I would consider evaluating two main things before deciding on the no of partitions.
First point is, how the partitions, consumers of a consumer group act together. In simple words, One consumer can consume messages from more than one partitions but one partition can't be consumed by more than one consumer. That means, it makes sense to have no.of partitions >= no.of consumers in a consumer group. Otherwise you will end up having consumers without any partition is being assigned.
Second point is, what's your requirement from latency vs throughout point of view.
In simple words,
Latency is the time required to perform some action or to produce some result. Latency is measured in units of time -- hours, minutes, seconds, nanoseconds or clock periods.

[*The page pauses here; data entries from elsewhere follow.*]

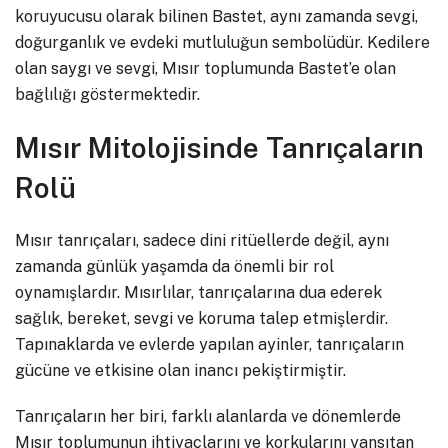
koruyucusu olarak bilinen Bastet, aynı zamanda sevgi,
doğurganlık ve evdeki mutluluğun sembolüdür. Kedilere
olan saygı ve sevgi, Mısır toplumunda Bastet’e olan
bağlılığı göstermektedir.
Mısır Mitolojisinde Tanrıçaların
Rolü
Mısır tanrıçaları, sadece dini ritüellerde değil, aynı
zamanda günlük yaşamda da önemli bir rol
oynamışlardır. Mısırlılar, tanrıçalarına dua ederek
sağlık, bereket, sevgi ve koruma talep etmişlerdir.
Tapınaklarda ve evlerde yapılan ayinler, tanrıçaların
gücüne ve etkisine olan inancı pekiştirmiştir.
Tanrıçaların her biri, farklı alanlarda ve dönemlerde
Mısır toplumunun ihtiyaçlarını ve korkularını yansıtan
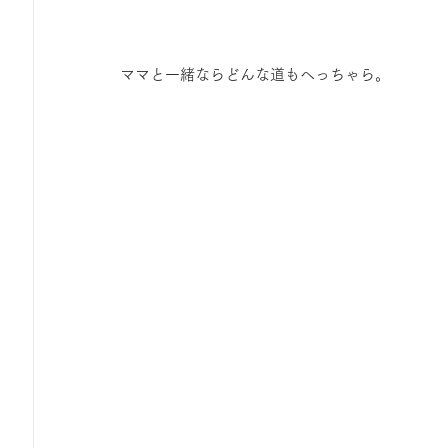
ママと一緒ならどんな道もへっちゃら。 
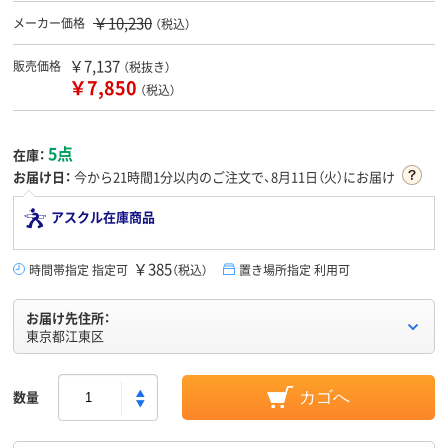
￥10,230
メーカー価格
（税込）
￥7,137
販売価格
（税抜き）
￥7,850
（税込）
5点
在庫：
お届け日：
今から
21時間1分
以内のご注文で、8月11日（火）にお届け
アスクル在庫商品
￥385
時間帯指定 指定可
（税込）
置き場所指定 利用可
お届け先住所：
東京都江東区
数量
カゴへ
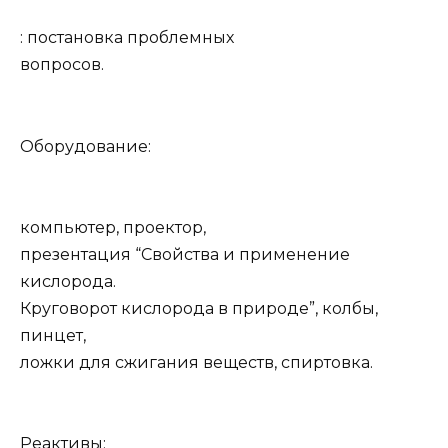
: постановка проблемных
вопросов.
Оборудование:
компьютер, проектор,
презентация “Свойства и применение
кислорода.
Круговорот кислорода в природе”, колбы,
пинцет,
ложки для сжигания веществ, спиртовка.
Реактивы:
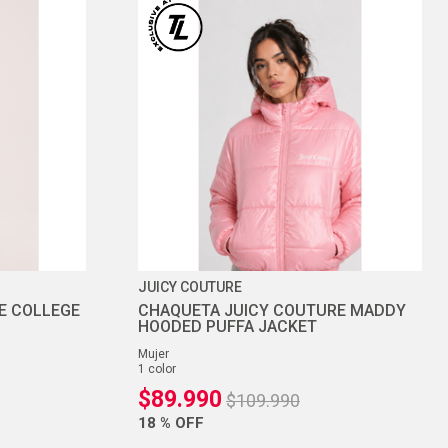
JUICY COUTURE
E COLLEGE
CHAQUETA JUICY COUTURE MADDY
HOODED PUFFA JACKET
mujer
1
color
$
89
.
990
$
109
.
990
18 %
OFF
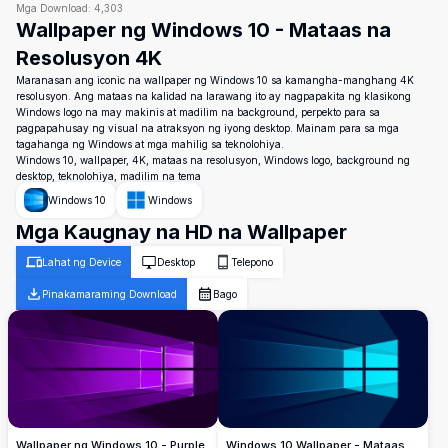
Mga Download:
4,303
Wallpaper ng Windows 10 - Mataas na
Resolusyon 4K
Maranasan ang iconic na wallpaper ng Windows 10 sa kamangha-manghang 4K
resolusyon. Ang mataas na kalidad na larawang ito ay nagpapakita ng klasikong
Windows logo na may makinis at madilim na background, perpekto para sa
pagpapahusay ng visual na atraksyon ng iyong desktop. Mainam para sa mga
tagahanga ng Windows at mga mahilig sa teknolohiya.
Windows 10, wallpaper, 4K, mataas na resolusyon, Windows logo, background ng
desktop, teknolohiya, madilim na tema
Windows 10
Windows
Mga Kaugnay na HD na Wallpaper
Lahat ng Device
Desktop
Telepono
Pinakamaraming Download
Bago
Wallpaper ng Windows 10 - Purple
Windows 10 Wallpaper - Mataas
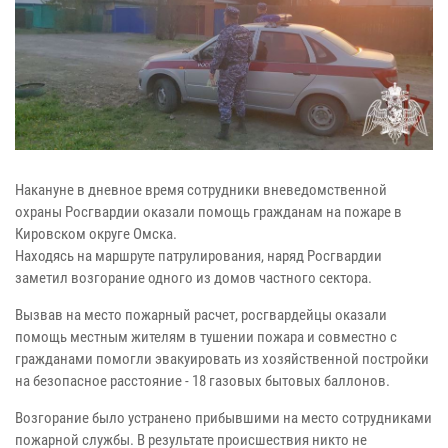
Накануне в дневное время сотрудники вневедомственной
охраны Росгвардии оказали помощь гражданам на пожаре в
Кировском округе Омска.
Находясь на маршруте патрулирования, наряд Росгвардии
заметил возгорание одного из домов частного сектора.
Вызвав на место пожарный расчет, росгвардейцы оказали
помощь местным жителям в тушении пожара и совместно с
гражданами помогли эвакуировать из хозяйственной постройки
на безопасное расстояние - 18 газовых бытовых баллонов.
Возгорание было устранено прибывшими на место сотрудниками
пожарной службы. В результате происшествия никто не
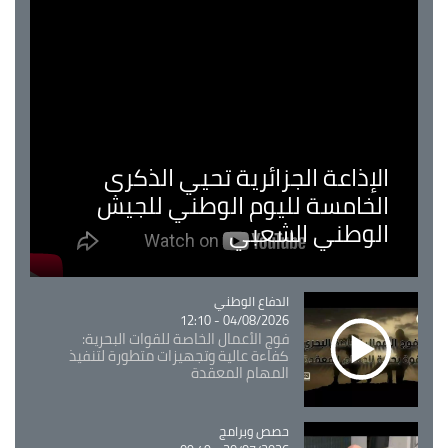
الإذاعة الجزائرية تحيي الذكرى
الخامسة لليوم الوطني للجيش
الوطني الشعبي
Catégorie
الدفاع الوطني
04/08/2026 - 12:10
فوج الأعمال الخاصة للقوات البحرية:
كفاءة عالية وتجهيزات متطورة لتنفيذ
المهام المعقدة
Catégorie
حصص وبرامج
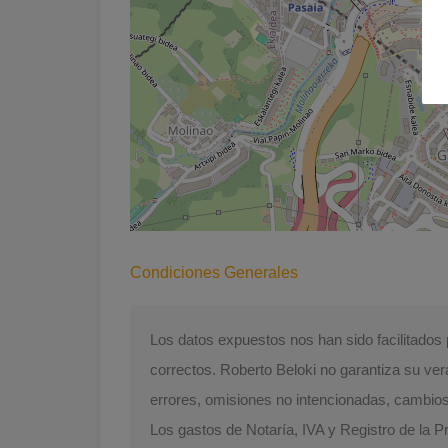
Condiciones Generales
Los datos expuestos nos han sido facilitado
correctos. Roberto Beloki no garantiza su ver
errores, omisiones no intencionadas, cambios d
Los gastos de Notaría, IVA y Registro de la 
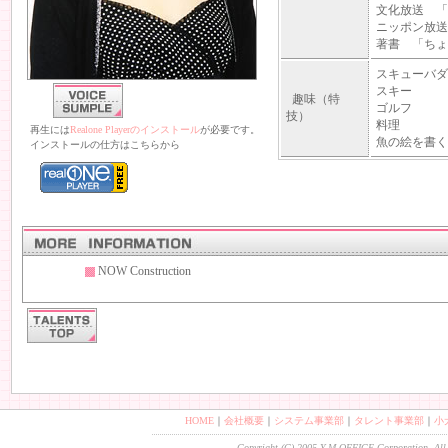
文化放送 「
ニッポン放送
著書 「ちょ
スキューバダ
スキー
趣味（特
ゴルフ
技）
料理
再生には
Realone Playerのインストール
が必要です。
魚の絵を書く
インストールの仕方はこちらから
NOW Construction
HOME
｜
会社概要
｜
システム事業部
｜
タレント事業部
｜
小
Copyright (C) 2005 Y.M.OFFICE Corporation. All 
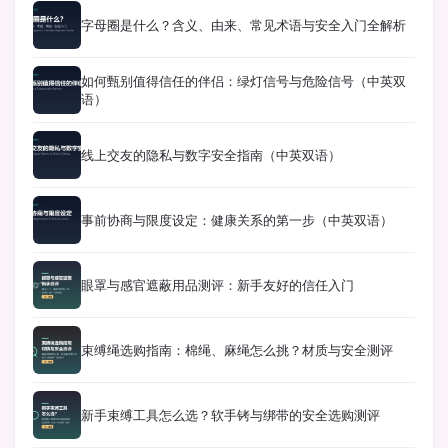
字母圈是什么？含义、由来、常见术语与安全入门全解析
如何甄别值得信任的伴侣：绿灯信号与危险信号（中英双
语）
线上交友的隐私与数字安全指南（中英双语）
事前协商与限度设定：健康关系的第一步（中英双语）
眼罩与感官遮蔽用品测评：新手友好的信任入门
束缚绳选购指南：棉绳、麻绳怎么挑？材质与安全测评
新手束缚工具怎么选？软手铐与绑带的安全选购测评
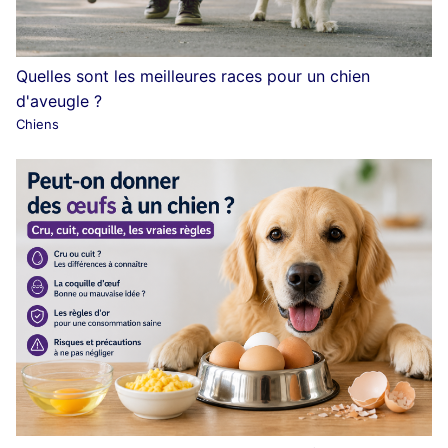
Quelles sont les meilleures races pour un chien
d'aveugle ?
Chiens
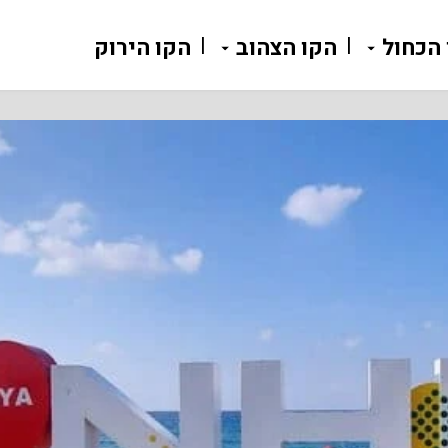
 הכחול
הקו הצהוב
הקו הירוק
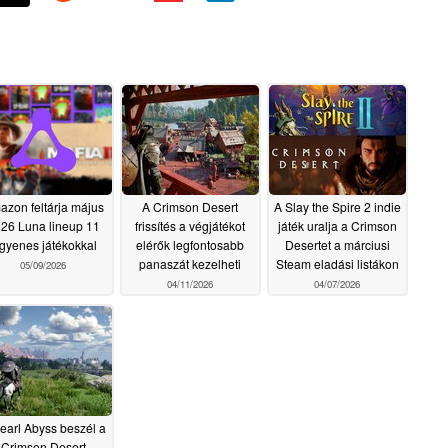
zon feltárja május
A Crimson Desert
A Slay the Spire 2 indie
26 Luna lineup 11
frissítés a végjátékot
játék uralja a Crimson
ngyenes játékokkal
elérők legfontosabb
Desertet a márciusi
panaszát kezelheti
Steam eladási listákon
05/09/2026
04/11/2026
04/07/2026
earl Abyss beszél a
Crimson Desert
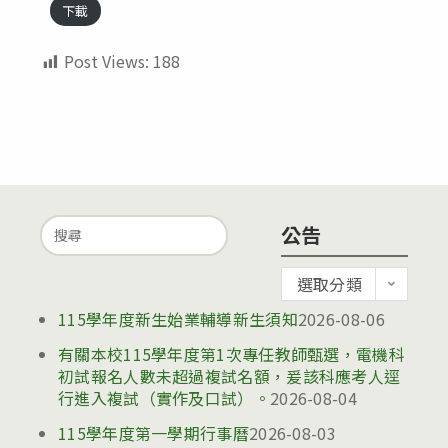
下載
Post Views:
188
Search
公告
for:
公
選取分類
告
115學年度新生始業輔導新生須知
2026-08-06
有關本校115學年度第1次專任教師甄選，電機科
初試報名人數未超過複試名額，爰該科應考人逕
行進入複試（實作及口試）。
2026-08-04
115學年度第一學期行事曆
2026-08-03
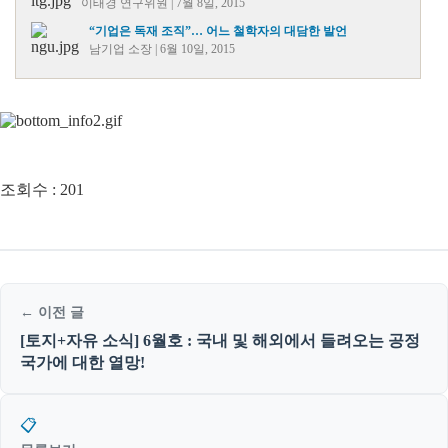
이태경 연구위원 | 7월 8일, 2015
“기업은 독재 조직”… 어느 철학자의 대담한 발언
남기업 소장 | 6월 10일, 2015
조회수 :
201
← 이전 글
[토지+자유 소식] 6월호 : 국내 및 해외에서 들려오는 공정
국가에 대한 열망!
📋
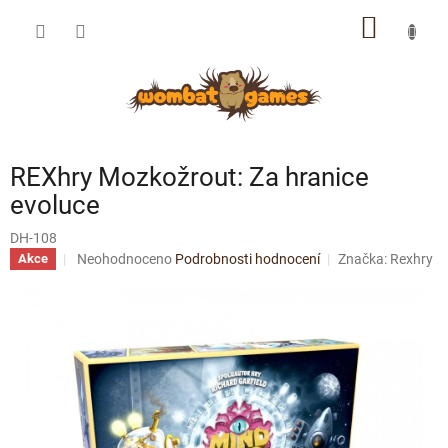
Přejít
NÁKUP
na
obsah
KOŠÍK
REXhry Mozkožrout: Za hranice
evoluce
DH-108
Průměrné
Neohodnoceno
Podrobnosti hodnocení
Značka:
Rexhry
Akce
hodnocení
produktu
je
0,0
z
5
hvězdiček.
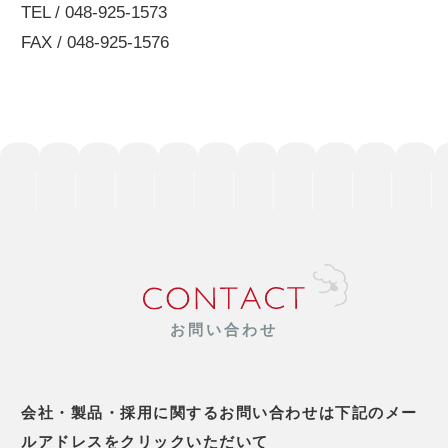
TEL / 048-925-1573
FAX / 048-925-1576
お問い合わせ
会社・製品・採用に関するお問い合わせは下記のメー
ルアドレスをクリックいただいて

Throughput is the number of such actions executed or results produced per unit of time
Now, coming back to the comparison from kafka stand point, In general, more partitions in a Kafka cluster leads to higher throughput. But, you should be careful with this number if you are really looking for low latency.
Lets say we have one topic "topic-1" in kafka with partition 5.
Consumer Group-A with 5 consumer attached to "topic-1" each partition. Due to large workload large number of message get publish. Now we want to scale up consumer / add more consumer in Group-A to process message.
How can we increase consumer ON_DEMAND in same group?
Is any way to do it from coding ? so that single message get consumed by each consumer.
Once load is decrease shut-down few consumer from same group.
What I would suggest is having some partitions as buffer for when the
load increases.
For eg. if having 5 partitions is enough for normal load, I would
suggest having 15 partitions for that topic but only 5 consumers
for them at the start.
Then, when the load increases, keep adding consumers, preferably in other machines, until the load decreases
You can have kubernetes do the autoscaling for you
Kafka framework suggest that the number of the consumers corresponds to the number of the partitions. Increasing the number of the consumers will not help as you will have one consumer per partition anyway and the rest will remain idle. If you need to speed it up you can read the data from Kafka and process them in another thread. You can scale with this number of processing threads and you will need to program it yourself.